More than 1/3 of Opera's revenue is from the desktop browser. It's simply false to claim that it exists on the basis of mobile browsers (superb or not).
I was excited to see they decided to add extension support. Unfortunately it seems quite limited for now. Essentially you have greasemonkey scripts plus a button on the toolbar. Also the extension API is extremely buggy at the moment, which makes it painful to write extension but its still a development build so it's ok.

Looking at the changelogs I'm surprised to see regressions in basic features of the browsers. I wonder if the firefox and chrome trunks have the same kinds of bugs.

Immediately used 160MB upon starting the program. Firefox is lean compared to that.
A random number like that is pretty useless. Opera has dynamic handling of RAM, so if you have a lot of it, it will use more. If you have less, it will use less.

I'm guessing you have at least 1-2 GB RAM.

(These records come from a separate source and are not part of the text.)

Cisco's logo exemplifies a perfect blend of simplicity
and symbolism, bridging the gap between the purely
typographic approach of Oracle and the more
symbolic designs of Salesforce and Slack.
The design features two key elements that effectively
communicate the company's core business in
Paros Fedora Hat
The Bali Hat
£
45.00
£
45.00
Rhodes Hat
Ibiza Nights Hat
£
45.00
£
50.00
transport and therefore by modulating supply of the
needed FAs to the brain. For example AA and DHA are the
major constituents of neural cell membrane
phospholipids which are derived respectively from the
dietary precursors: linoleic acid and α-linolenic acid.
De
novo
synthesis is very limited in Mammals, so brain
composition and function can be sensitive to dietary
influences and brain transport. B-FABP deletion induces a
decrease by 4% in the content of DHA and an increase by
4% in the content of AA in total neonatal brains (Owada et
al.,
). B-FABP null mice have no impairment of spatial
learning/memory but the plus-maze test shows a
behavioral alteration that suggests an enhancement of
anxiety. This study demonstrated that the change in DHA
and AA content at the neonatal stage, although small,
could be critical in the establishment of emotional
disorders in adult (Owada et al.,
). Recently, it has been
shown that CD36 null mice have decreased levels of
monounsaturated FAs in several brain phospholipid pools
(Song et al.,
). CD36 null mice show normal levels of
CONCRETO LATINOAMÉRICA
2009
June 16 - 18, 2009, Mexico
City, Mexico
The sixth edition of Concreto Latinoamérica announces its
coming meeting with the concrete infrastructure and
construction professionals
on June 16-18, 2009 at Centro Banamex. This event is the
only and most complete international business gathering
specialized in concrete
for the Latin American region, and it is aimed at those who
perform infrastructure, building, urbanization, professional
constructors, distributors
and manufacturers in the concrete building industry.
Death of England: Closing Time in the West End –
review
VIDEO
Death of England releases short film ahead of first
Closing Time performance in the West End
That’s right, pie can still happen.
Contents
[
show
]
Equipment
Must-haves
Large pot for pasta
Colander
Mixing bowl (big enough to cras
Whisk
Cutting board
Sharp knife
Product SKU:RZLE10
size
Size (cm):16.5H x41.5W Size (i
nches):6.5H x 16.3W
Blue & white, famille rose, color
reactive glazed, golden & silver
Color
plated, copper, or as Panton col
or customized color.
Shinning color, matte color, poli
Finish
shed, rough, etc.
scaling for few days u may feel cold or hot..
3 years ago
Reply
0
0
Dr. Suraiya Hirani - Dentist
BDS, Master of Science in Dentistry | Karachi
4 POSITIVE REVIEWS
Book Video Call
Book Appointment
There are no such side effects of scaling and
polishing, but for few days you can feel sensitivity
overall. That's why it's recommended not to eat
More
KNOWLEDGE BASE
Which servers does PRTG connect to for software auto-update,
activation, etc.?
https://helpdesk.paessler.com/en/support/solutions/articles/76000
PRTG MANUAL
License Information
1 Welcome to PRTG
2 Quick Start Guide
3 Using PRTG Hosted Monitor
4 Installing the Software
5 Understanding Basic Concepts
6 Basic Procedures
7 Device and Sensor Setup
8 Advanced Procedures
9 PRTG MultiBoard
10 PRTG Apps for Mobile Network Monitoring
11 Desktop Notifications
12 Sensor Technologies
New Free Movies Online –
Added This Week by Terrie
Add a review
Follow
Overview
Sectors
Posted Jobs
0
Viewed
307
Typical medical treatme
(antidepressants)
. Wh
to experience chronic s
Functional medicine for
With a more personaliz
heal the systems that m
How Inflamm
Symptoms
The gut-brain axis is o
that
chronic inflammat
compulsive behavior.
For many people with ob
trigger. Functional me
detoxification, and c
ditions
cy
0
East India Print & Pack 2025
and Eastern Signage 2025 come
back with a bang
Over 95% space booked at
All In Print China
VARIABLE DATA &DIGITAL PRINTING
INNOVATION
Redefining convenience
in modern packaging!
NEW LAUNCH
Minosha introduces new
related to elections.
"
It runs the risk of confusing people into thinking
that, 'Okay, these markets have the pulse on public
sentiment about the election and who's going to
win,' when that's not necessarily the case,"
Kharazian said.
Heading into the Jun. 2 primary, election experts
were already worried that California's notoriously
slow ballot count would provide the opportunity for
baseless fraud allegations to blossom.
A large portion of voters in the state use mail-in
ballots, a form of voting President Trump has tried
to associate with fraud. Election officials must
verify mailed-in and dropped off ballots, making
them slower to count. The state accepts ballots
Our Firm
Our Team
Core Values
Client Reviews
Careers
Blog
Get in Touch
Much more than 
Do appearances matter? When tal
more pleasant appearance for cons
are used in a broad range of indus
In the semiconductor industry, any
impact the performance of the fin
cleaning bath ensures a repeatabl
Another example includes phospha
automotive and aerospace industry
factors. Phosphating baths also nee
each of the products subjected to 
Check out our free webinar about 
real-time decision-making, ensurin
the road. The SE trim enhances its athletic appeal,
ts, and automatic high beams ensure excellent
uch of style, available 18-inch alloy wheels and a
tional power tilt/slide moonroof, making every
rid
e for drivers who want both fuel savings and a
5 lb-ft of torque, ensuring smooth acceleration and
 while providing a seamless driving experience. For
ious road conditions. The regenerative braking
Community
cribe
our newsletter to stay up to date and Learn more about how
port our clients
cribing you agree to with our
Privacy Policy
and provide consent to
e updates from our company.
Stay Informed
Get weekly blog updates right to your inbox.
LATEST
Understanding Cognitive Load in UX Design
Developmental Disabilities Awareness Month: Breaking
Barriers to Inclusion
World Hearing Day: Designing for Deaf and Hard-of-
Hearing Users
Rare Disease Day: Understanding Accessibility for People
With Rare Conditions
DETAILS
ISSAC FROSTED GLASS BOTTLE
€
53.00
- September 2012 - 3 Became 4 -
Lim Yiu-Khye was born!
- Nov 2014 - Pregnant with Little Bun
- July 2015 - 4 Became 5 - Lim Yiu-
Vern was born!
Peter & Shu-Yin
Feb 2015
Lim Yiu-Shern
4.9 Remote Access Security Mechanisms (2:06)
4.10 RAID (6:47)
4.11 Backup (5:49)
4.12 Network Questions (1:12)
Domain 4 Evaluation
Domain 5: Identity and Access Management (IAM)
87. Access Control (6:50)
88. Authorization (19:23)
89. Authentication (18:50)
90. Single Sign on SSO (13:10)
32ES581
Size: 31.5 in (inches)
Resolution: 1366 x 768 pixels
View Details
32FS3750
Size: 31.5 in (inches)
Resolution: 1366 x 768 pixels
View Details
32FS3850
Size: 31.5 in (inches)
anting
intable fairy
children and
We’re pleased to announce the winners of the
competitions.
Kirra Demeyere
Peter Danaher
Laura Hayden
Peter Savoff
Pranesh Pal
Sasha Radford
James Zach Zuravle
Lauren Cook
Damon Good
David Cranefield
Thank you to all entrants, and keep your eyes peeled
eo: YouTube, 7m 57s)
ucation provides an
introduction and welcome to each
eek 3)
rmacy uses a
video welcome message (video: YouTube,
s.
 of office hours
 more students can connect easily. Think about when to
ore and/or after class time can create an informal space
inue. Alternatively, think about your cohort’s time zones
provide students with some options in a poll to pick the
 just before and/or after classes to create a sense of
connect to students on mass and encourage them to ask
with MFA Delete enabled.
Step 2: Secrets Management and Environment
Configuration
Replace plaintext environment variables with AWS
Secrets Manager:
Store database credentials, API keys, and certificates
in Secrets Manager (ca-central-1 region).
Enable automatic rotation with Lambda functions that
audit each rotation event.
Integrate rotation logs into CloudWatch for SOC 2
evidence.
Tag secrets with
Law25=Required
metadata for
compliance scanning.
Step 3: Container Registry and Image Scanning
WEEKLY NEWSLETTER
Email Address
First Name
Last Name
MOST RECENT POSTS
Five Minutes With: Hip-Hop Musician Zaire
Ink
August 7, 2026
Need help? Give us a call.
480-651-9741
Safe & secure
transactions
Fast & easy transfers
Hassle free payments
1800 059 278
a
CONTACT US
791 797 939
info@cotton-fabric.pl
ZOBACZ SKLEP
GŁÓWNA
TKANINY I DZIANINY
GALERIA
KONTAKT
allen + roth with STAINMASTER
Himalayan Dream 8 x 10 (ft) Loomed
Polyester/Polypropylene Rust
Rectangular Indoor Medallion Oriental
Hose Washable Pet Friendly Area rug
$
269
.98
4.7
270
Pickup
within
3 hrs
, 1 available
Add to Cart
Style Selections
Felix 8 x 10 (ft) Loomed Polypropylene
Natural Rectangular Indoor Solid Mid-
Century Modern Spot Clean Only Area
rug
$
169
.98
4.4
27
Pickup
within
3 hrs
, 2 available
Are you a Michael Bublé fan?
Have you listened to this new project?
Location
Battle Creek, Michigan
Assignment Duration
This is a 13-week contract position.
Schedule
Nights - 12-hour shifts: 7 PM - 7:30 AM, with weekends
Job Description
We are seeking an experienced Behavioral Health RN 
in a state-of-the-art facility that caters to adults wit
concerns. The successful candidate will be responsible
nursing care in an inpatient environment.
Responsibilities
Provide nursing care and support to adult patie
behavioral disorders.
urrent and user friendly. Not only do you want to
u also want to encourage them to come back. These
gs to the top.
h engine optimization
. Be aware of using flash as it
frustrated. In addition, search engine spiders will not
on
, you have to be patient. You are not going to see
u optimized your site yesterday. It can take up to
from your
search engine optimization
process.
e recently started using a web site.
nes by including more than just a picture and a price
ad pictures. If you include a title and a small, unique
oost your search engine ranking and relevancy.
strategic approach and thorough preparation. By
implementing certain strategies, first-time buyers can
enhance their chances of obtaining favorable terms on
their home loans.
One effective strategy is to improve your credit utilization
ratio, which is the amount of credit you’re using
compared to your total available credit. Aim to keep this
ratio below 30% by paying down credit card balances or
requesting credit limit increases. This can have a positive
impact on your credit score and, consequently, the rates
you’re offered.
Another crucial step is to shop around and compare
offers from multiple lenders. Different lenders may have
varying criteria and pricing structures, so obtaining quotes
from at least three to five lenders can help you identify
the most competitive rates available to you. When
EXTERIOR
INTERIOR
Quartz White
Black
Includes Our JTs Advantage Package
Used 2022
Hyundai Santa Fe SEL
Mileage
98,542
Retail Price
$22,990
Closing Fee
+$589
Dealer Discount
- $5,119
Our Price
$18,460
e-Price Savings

By the way, claiming that Firefox is lean because it sets hard limits instead of adapting the memory usage dynamically is pretty silly...
You can manually set the memory cache in Preferences.

I figure that unused RAM is wasted RAM. If I've got 4GB of RAM and all that caching allows to browse faster (going back a page in Opera is lightening fast), then I applaud it.

I like getting downvoted for not knowing the minutia of a program's memory handling. Thanks, people.

To Osiris: Given I'm not aware of that 150+ MB being dynamic, I assume that's 150MB I'm not getting back if and when I need it. I play memory-eating video games and use VMs; 150MB for a web browser looks like a lot when you've got to trim the fat off your running processes.

Does Opera reduce its memory footprint when you are low on RAM?